Manfaatdari asuransi pendidikan komersial ini adalah agar semua rakyat
miskin dapat bersekolah disemua tempat baik itu milik pemerintah maupun
milik swasta
Analisis pembiayaan
pendidikan berbasis subsidi silang. Artinya, pihak-pihak yang memang mampu
(perusahaan, masyarakat, orangtua, dan lainnya) layaklah diminta untuk
memberikan kontribusi besar/banyak ke pendidikan (CSR pendidikan),
sementara mereka yang tidak mampu harus disubsidi dari uang kontribusi mereka
yang mampu. Dengan kata lain, dunia pendidikan kita harus semakin adil demi
peningkatan mutu, adil di mata pemerintah, sekolah, dan masyarakat.

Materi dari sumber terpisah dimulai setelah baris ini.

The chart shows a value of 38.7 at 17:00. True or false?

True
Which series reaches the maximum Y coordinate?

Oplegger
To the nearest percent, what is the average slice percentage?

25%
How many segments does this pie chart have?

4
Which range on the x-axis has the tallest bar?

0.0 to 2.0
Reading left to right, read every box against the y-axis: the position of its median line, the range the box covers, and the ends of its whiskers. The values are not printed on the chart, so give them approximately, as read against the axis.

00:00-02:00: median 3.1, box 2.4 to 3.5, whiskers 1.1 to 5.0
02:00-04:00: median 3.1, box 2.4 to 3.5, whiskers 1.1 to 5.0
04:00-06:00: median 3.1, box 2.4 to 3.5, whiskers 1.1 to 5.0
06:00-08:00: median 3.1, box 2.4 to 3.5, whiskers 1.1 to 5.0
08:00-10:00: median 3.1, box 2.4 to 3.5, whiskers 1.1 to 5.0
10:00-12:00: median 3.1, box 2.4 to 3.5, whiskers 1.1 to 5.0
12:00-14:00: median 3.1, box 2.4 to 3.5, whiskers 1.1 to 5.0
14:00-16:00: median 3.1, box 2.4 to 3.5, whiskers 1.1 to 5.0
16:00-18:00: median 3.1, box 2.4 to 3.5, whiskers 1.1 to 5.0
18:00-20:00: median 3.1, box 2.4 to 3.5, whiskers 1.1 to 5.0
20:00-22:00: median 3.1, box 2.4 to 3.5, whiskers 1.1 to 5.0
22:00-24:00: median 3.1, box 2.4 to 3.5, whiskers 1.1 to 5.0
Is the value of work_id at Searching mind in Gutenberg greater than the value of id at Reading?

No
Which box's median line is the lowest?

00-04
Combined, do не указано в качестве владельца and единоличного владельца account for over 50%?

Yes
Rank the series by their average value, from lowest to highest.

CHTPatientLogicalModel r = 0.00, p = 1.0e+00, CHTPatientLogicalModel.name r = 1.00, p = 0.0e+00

E. Kesimpulan Dan Rekomendasi
Berdasarkan uraian
diatas dapat disimpulkan hal-hal sebagai berikut :
1. UUD
1945 mengamanatkan bahwa Pendidikan merupakan hak bagi setiap warga negara tetapi pendidikan dasar merupakan kewajiban yang harus diikuti oleh setiap warga negara dan pemerintah wajib membiayai kegiatan tersebut.
2. Pendidikan
menjadi salah satu kunci penanggulangan kemiskinan dalam jangka menengah dan jangka panjang. Namun, sampai dengan saat ini masih banyak orang miskin yang memiliki keterbatasan akses untuk memperoleh pendidikan bermutu.
3. Tanggung
jawab dalam mengatasi masalah pendidikan untuk rakyat miskin bukan saja
terletak pada pemerintah, namun merupakan tanggung jawab kita bersama termasuk
dari kalangan dunia usaha/swasta.
Kepada pemerintah
baik pusat maupun daerah hendaknya dapat benar-benar menerapkan anggaran
20% untuk pendidikan dan bisa direalisasikan dengan
nyata serta konsisten. UUD 1945 Pasal 31 ayat (4) mengamanatkan bahwa
negara memprioritaskan anggaran pendidikan sekurang-kurangnya 20% dari APBN dan
APBD untuk memenuhi kebutuhan penyelenggaraan pendidikan nasional. Bahkan, UU
No. 20/2003 tentang Sisdiknas Pasal 49 ayat (1) menegaskan bahwa dana
pendidikan selain gaji pendidik dan biaya pendidikan kedinasan dialokasikan
minimal 20% dari APBN pada sektor pendidikan dan minimal 20% dari APBD.
Pendidikan jangan
dikomersialisasikan karena hanya akan menambah beban bagi rakyat miskin atau
tidak mampu untuk mendapatkan pendidikan yang layak.
Sumber Bacaan
Suharto, Edi.
2008. Kebijakan Sosial Sebagai Kebijakan
Publik. Bandung:
Alfabeta.
Suharto, Edi.
2009. Kemiskinan dan Perlindungan Sosial
di Indonesia: Menggagas Model Jaminan Sosial Universal Bidang Kesehatan. Bandung: Alfabeta.